-- What to do --
Say how many of the lines below contain the word "پولیو"; nothing else belongs in the answer.

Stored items
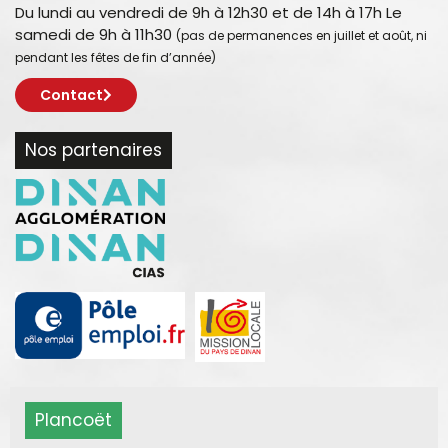
Du lundi au vendredi de 9h à 12h30 et de 14h à 17h Le
samedi de 9h à 11h30
(pas de permanences en juillet et août, ni
pendant les fêtes de fin d’année)
Contact
Nos partenaires
Plancoët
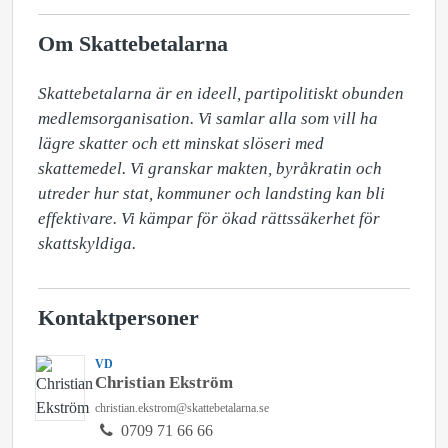
Om Skattebetalarna
Skattebetalarna är en ideell, partipolitiskt obunden 
medlemsorganisation. Vi samlar alla som vill ha 
lägre skatter och ett minskat slöseri med 
skattemedel. Vi granskar makten, byråkratin och 
utreder hur stat, kommuner och landsting kan bli 
effektivare. Vi kämpar för ökad rättssäkerhet för 
skattskyldiga.
Kontaktpersoner
VD
Christian Ekström
christian.ekstrom@skattebetalarna.se
0709 71 66 66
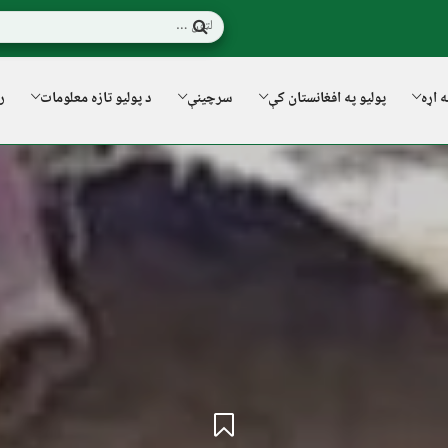
ه اړه
پولیو په افغانستان کې
سرچینې
د پولیو تازه معلومات
ر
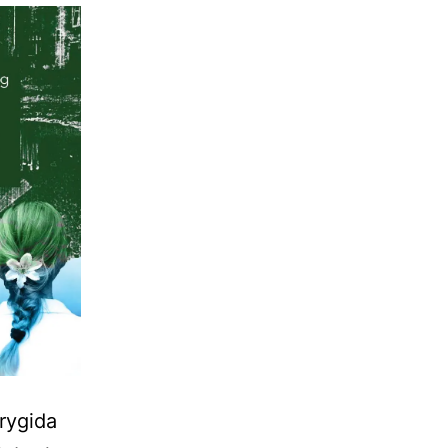
Brygida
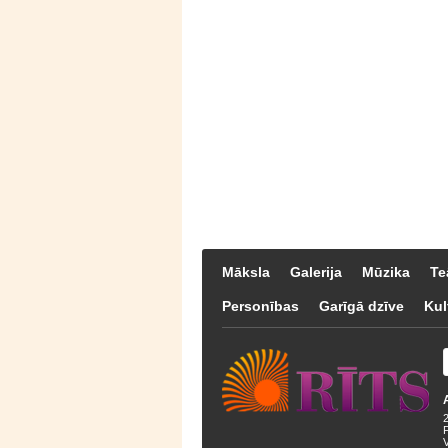
Māksla
Galerija
Mūzika
Te
Personības
Garīgā dzīve
Kul
F
V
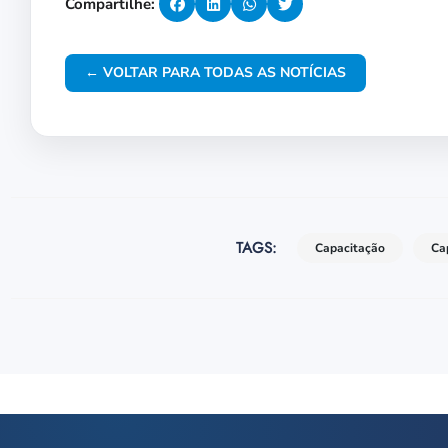
Compartilhe:
← VOLTAR PARA TODAS AS NOTÍCIAS
TAGS:
Capacitação
Ca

-- Response to the task --
2